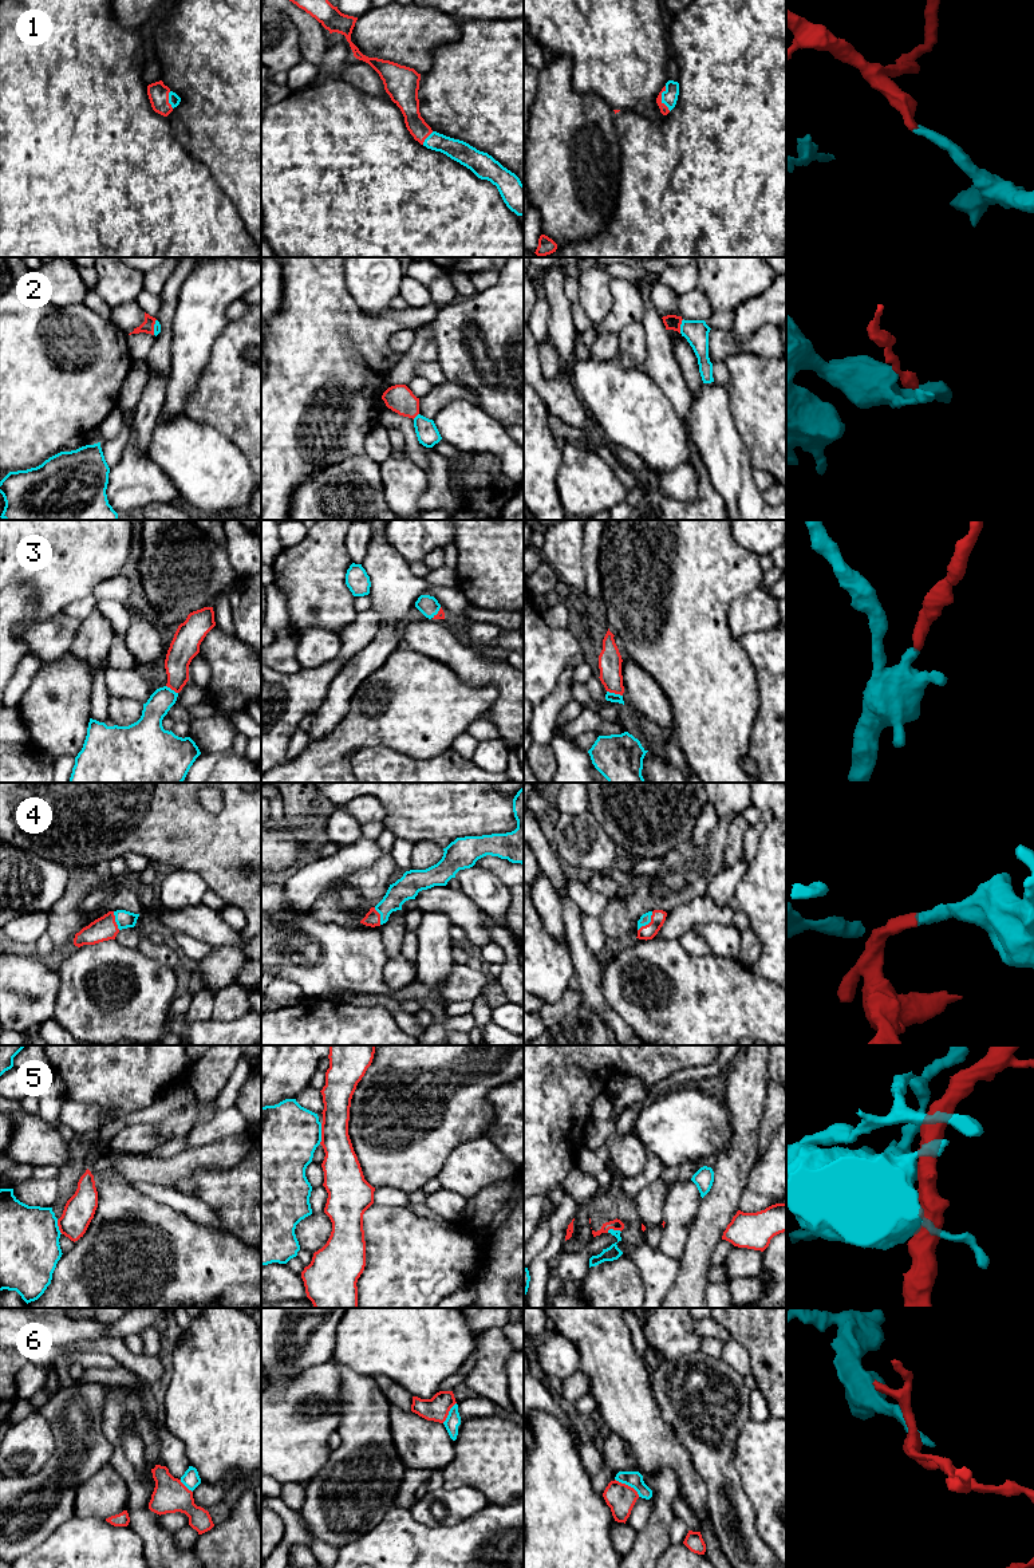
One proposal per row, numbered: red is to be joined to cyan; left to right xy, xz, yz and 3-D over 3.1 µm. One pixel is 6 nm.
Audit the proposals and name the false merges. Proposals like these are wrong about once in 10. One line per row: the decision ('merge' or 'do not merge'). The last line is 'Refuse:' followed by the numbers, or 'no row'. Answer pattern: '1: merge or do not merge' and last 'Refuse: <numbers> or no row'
1: merge
2: do not merge
3: merge
4: merge
5: do not merge
6: do not merge
Refuse: 2, 5, 6

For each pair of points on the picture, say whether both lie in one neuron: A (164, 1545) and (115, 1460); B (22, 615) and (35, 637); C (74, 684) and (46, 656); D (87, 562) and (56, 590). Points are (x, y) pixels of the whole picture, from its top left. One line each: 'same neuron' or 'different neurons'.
A: same neuron
B: different neurons
C: different neurons
D: same neuron

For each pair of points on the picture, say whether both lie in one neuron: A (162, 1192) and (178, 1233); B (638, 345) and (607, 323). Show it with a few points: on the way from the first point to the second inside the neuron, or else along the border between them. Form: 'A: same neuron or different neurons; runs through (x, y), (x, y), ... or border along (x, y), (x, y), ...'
A: different neurons; border along (139, 1190), (182, 1212), (194, 1222)
B: different neurons; border along (640, 322), (627, 324), (618, 334)

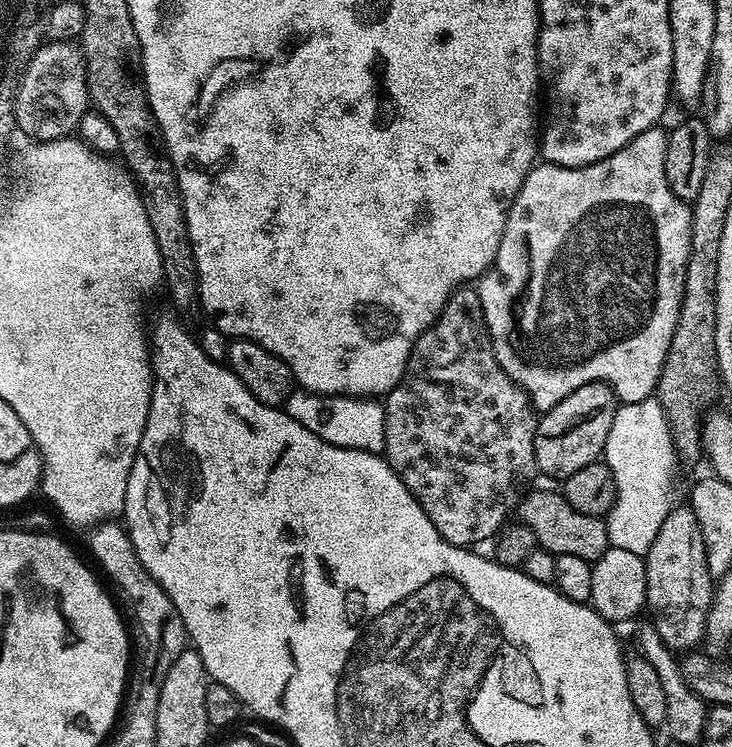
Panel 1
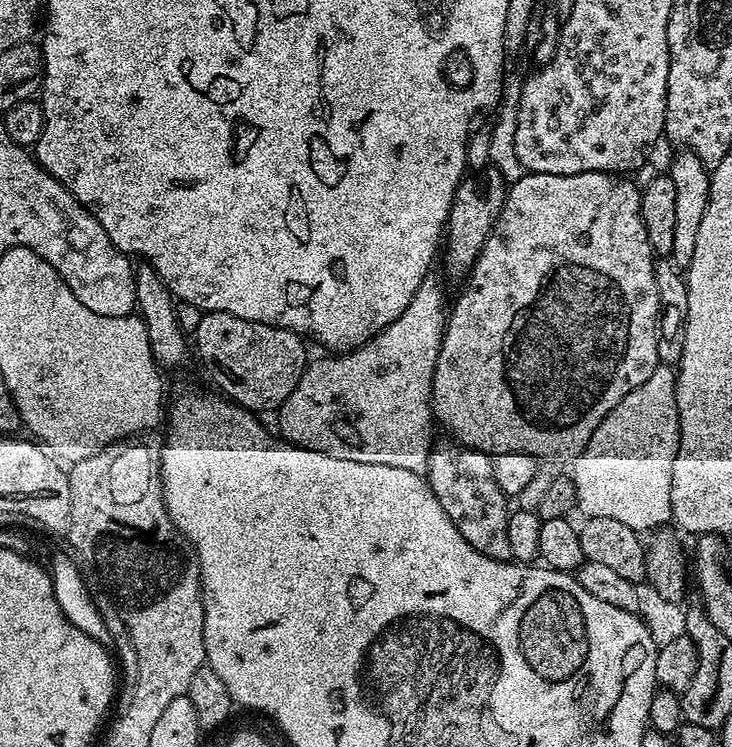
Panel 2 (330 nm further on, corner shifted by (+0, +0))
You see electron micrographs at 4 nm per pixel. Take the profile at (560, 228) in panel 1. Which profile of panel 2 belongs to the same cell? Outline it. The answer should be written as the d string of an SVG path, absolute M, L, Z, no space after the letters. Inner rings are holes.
M529 172L520 179L511 181L492 236L484 243L476 265L466 277L464 293L447 313L444 340L436 359L436 372L432 375L432 410L435 423L452 432L451 439L455 443L487 452L493 457L517 452L537 458L557 456L560 460L568 460L567 462L575 461L586 450L602 418L606 418L610 410L614 410L614 406L618 406L618 402L622 402L622 398L630 394L630 390L642 386L642 382L646 382L646 378L650 378L650 374L654 374L656 367L662 363L656 337L660 326L656 260L650 238L646 234L646 226L642 222L641 189L635 188L628 180L631 179L610 172L583 172L573 176Z

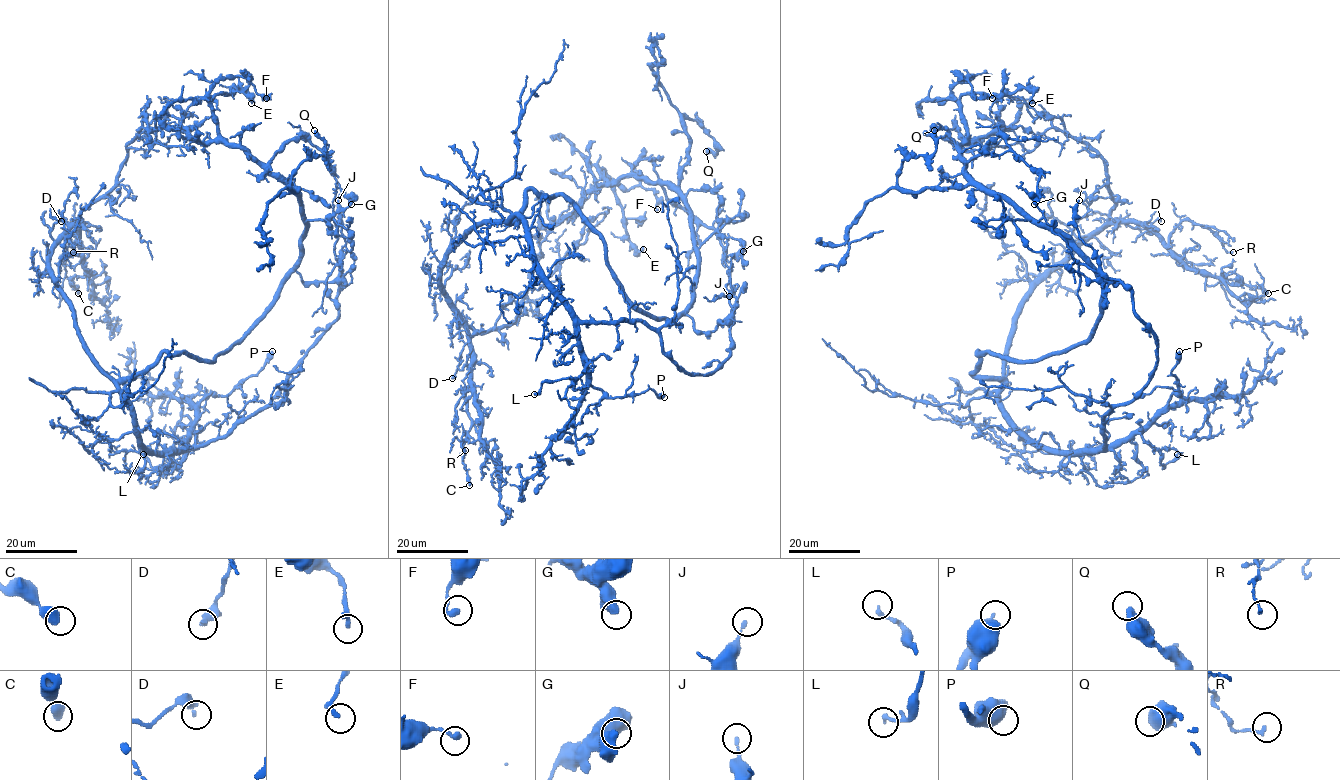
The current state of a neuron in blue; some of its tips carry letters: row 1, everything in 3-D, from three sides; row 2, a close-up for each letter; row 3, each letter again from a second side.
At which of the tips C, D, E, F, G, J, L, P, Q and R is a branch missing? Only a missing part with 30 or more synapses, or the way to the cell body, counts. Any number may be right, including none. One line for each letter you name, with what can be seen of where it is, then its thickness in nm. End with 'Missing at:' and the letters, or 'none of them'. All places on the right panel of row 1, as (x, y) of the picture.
Missing at: none of them

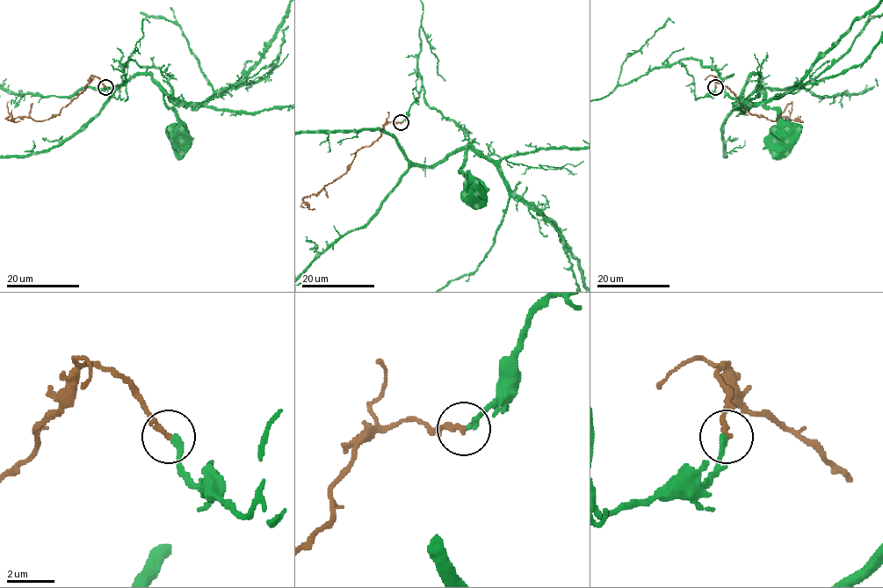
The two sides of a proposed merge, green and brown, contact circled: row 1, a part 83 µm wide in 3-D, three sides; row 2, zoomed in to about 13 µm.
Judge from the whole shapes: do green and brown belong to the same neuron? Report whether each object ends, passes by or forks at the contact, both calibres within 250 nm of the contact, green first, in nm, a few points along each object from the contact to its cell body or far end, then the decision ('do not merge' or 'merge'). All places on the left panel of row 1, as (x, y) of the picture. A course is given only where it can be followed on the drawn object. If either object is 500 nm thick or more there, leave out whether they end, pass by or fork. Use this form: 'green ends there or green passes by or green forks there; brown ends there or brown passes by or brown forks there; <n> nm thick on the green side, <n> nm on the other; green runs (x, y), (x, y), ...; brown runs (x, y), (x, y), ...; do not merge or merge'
green ends there; brown ends there; 240 nm thick on the green side, 240 nm on the other; green runs (106, 87), (117, 98), (128, 59), (159, 68), (171, 90), (163, 102), (175, 112), (180, 138); brown runs (105, 87), (93, 76), (85, 89), (58, 114), (36, 120), (21, 117), (8, 119), (19, 121); merge

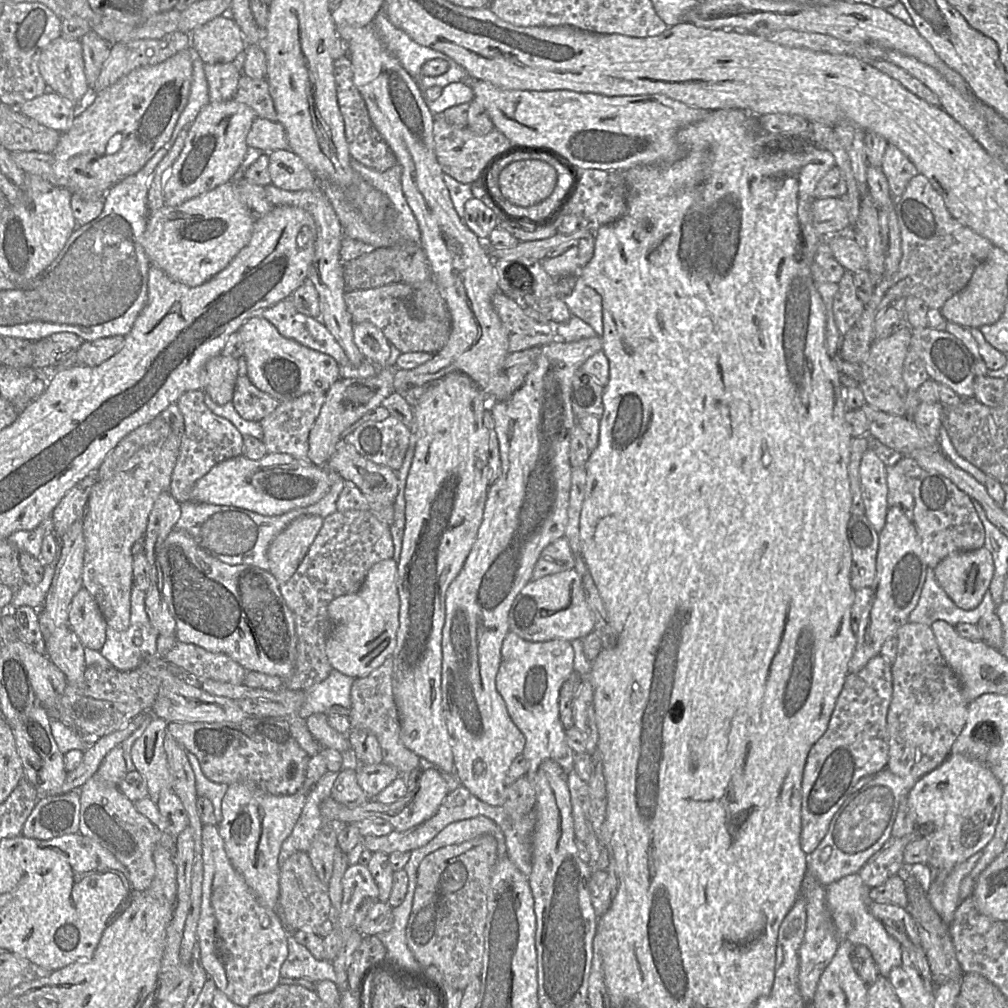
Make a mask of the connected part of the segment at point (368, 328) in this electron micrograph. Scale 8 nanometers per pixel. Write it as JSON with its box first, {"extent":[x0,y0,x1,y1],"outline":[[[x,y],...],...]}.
{"extent":[353,321,390,366],"outline":[[[368,321],[353,323],[353,340],[366,361],[382,366],[387,364],[390,343],[375,325]]]}

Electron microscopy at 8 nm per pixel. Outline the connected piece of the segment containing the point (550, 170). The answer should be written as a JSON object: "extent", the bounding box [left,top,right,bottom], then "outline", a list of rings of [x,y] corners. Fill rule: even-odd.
{"extent":[498,154,558,207],"outline":[[[526,154],[526,160],[506,166],[498,178],[501,195],[520,207],[541,204],[558,182],[553,161],[546,155]]]}

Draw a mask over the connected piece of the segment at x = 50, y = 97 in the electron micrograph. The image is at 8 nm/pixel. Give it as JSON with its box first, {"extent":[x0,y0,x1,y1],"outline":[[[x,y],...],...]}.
{"extent":[11,91,79,133],"outline":[[[47,91],[18,106],[11,106],[24,116],[60,133],[68,131],[79,107],[53,91]]]}

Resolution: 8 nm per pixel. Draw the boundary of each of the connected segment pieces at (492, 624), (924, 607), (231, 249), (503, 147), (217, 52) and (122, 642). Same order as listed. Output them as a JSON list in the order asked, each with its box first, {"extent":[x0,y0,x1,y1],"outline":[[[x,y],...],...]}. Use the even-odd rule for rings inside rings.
[{"extent":[441,335,602,807],"outline":[[[599,335],[541,346],[541,353],[521,387],[506,400],[493,401],[487,410],[494,420],[501,473],[488,489],[483,519],[473,547],[446,591],[441,689],[454,757],[454,774],[460,786],[494,807],[502,807],[506,801],[507,772],[525,747],[525,737],[510,718],[505,701],[496,688],[501,647],[510,632],[508,614],[516,596],[532,581],[532,572],[542,551],[565,535],[572,470],[568,452],[569,434],[577,423],[571,402],[573,377],[590,356],[602,350],[602,346]]]},{"extent":[908,568,997,626],"outline":[[[927,568],[919,601],[910,613],[908,621],[928,626],[938,620],[953,626],[959,623],[977,624],[986,612],[993,612],[997,607],[988,592],[974,609],[965,610],[957,607],[939,585],[934,569]]]},{"extent":[143,182,255,287],"outline":[[[227,182],[192,198],[181,205],[162,206],[148,215],[143,246],[150,264],[163,270],[171,279],[190,287],[199,286],[225,269],[250,241],[255,219],[242,201],[235,182]]]},{"extent":[433,119,521,184],"outline":[[[435,119],[433,127],[435,153],[444,174],[463,184],[473,184],[481,180],[484,169],[497,154],[508,151],[521,144],[512,144],[499,130],[492,130],[486,135],[477,135],[469,128],[453,126],[444,119]]]},{"extent":[190,16,247,63],"outline":[[[218,16],[190,34],[190,47],[204,63],[234,62],[247,44],[231,17]]]},{"extent":[99,587,159,671],"outline":[[[133,587],[127,630],[119,632],[107,628],[105,643],[99,652],[119,671],[131,671],[147,658],[157,657],[159,634],[150,624],[145,599],[146,592]]]}]

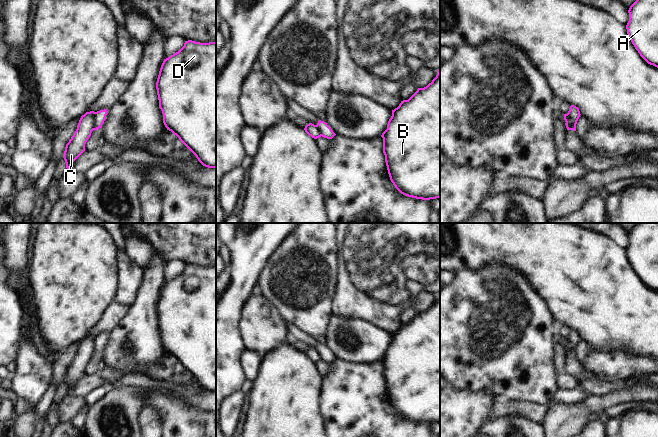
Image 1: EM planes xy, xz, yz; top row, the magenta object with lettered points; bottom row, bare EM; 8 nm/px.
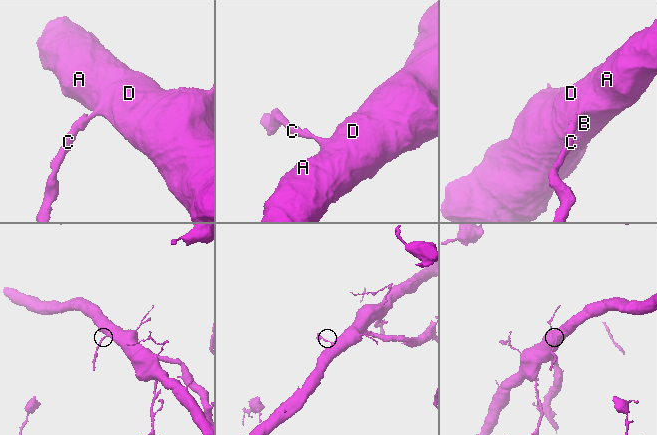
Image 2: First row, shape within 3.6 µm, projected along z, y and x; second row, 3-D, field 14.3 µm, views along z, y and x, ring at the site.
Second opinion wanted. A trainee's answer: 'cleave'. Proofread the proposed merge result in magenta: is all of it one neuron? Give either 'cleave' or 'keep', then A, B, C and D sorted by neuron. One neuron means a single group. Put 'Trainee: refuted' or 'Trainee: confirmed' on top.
Trainee: confirmed
cleave | A B D / C

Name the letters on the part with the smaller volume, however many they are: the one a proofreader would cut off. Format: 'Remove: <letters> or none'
Remove: C

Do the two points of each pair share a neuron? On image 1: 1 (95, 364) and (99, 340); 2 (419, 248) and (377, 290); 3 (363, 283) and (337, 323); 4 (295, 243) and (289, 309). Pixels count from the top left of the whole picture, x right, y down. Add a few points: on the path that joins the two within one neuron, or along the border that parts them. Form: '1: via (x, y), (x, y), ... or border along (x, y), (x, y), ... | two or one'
1: via (96, 358), (98, 346) | one
2: via (409, 258), (387, 280) | one
3: border along (333, 314), (339, 317), (361, 318), (364, 320) | two
4: via (295, 259), (295, 293) | one

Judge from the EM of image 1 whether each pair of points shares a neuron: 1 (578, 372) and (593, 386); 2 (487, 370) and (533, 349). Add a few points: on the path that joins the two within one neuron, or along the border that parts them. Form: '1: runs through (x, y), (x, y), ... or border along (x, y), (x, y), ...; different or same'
1: runs through (581, 376), (589, 383); same
2: runs through (498, 359), (510, 349), (522, 349); same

**TASK TO COMPLETE:** Copy each line in the data that holds the word "sides".

**WRITTEN ANSWER:**
The current state of a neuron in blue; some of its tips carry letters: row 1, everything in 3-D, from three sides; row 2, a close-up for each letter; row 3, each letter again from a second side.
The two sides of a proposed merge, green and brown, contact circled: row 1, a part 83 µm wide in 3-D, three sides; row 2, zoomed in to about 13 µm.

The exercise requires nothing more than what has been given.